Brian Beutler at The New Republic:

At his regular, end-of-session Capitol briefing on Friday, just before the Senate confirmed Neil Gorsuch to the Supreme Court, Mitch McConnell took a victory lap for himself. “As I look back on my career,” he said, “I think the most consequential decision I’ve ever been involved in was the decision to let the president being elected last year pick the Supreme Court nominee.”

That was indeed a masterstroke of power politics. But for my money, the most consequential decision of McConnell’s career (and, since this is McConnell we’re talking about, the most diabolical decision as well) came last summer—amid intense, classified, bipartisan discussions about how to respond to Russian election interference—and remained undisclosed until December.

We learned earlier this week that on August 25, 2016 the CIA had warned Harry Reid (the Democratic Senate Majority Leader at the time) that the Russians were attempting to help Trump win, and that some of Trump’s advisers were possibly working with the Russians to do so. But McConnell threatened the Democrats in Congress and the Obama White House that he’d raise a stink if that information was made public during the Presidential campaign.
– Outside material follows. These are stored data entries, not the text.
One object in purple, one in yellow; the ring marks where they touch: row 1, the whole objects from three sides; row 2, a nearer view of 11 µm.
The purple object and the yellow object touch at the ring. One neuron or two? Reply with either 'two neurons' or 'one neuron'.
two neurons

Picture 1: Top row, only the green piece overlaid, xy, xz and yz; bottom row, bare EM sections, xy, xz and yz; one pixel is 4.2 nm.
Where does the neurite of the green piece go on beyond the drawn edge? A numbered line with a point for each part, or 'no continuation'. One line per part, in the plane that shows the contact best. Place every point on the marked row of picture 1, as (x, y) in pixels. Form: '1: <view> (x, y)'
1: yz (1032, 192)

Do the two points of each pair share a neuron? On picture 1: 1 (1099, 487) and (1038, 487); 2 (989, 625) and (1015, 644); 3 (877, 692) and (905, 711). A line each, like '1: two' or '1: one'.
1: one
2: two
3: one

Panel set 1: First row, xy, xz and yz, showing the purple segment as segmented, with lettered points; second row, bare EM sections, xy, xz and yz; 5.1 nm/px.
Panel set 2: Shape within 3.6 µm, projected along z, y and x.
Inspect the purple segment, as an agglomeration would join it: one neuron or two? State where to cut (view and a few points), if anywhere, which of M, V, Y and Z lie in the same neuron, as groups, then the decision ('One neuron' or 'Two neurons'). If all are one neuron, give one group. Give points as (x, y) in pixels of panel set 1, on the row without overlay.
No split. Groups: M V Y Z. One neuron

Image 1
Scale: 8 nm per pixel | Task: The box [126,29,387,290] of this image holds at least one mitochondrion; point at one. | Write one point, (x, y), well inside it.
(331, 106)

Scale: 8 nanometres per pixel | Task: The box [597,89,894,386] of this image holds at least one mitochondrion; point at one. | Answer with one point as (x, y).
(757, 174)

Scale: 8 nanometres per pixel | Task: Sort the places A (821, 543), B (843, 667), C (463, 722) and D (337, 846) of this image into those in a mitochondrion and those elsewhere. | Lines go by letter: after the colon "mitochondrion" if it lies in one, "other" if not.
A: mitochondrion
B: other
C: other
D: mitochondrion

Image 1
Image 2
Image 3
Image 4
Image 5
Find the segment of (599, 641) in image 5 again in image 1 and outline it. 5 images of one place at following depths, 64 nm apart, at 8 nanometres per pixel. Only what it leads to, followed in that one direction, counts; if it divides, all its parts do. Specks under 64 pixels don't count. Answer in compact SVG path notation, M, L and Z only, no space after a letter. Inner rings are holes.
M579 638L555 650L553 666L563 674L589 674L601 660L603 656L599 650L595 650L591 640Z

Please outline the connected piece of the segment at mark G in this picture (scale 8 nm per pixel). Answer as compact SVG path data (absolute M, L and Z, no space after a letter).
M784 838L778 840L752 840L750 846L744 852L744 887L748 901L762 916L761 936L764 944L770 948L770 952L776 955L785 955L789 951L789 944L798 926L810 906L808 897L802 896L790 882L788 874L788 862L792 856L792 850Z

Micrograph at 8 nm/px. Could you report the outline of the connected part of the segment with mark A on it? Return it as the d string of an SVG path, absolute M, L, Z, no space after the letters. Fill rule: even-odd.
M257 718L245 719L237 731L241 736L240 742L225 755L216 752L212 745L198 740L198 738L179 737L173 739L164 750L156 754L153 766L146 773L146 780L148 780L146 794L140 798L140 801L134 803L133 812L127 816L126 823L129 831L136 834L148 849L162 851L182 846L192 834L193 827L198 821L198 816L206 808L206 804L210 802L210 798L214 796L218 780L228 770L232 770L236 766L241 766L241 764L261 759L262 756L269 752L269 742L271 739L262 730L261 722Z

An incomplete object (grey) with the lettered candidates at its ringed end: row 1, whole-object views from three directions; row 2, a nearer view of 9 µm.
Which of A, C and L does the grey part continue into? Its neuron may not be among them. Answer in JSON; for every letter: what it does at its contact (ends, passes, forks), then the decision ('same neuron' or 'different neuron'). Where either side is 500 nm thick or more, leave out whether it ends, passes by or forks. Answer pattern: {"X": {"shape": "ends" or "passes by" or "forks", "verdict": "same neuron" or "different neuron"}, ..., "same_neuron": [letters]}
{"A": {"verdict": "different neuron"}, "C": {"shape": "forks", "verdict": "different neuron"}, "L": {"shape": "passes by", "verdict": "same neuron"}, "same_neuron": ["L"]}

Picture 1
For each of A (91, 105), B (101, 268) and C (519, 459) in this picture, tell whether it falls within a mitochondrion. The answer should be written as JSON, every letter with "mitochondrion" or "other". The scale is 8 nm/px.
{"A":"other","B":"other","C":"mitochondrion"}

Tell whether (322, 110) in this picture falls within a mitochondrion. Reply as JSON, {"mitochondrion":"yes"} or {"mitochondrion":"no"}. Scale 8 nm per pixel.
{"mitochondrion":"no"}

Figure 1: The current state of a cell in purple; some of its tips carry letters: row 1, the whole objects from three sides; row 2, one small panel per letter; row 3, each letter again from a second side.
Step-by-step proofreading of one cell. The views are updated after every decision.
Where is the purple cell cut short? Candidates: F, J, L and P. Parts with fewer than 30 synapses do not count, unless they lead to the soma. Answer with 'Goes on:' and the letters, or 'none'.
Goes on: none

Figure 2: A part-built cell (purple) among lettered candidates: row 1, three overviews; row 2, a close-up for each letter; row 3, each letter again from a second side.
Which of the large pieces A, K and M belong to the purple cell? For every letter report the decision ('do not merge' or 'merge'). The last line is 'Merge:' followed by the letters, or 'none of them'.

According to several officials, McConnell raised doubts about the underlying intelligence and made clear to the administration that he would consider any effort by the White House to challenge the Russians publicly an act of partisan politics.

Beutler may thnk that’s a master stroke. I call it damned close to treason. Aiding a foreign nation in its attempts to suborn this country’s election? What else might it be called?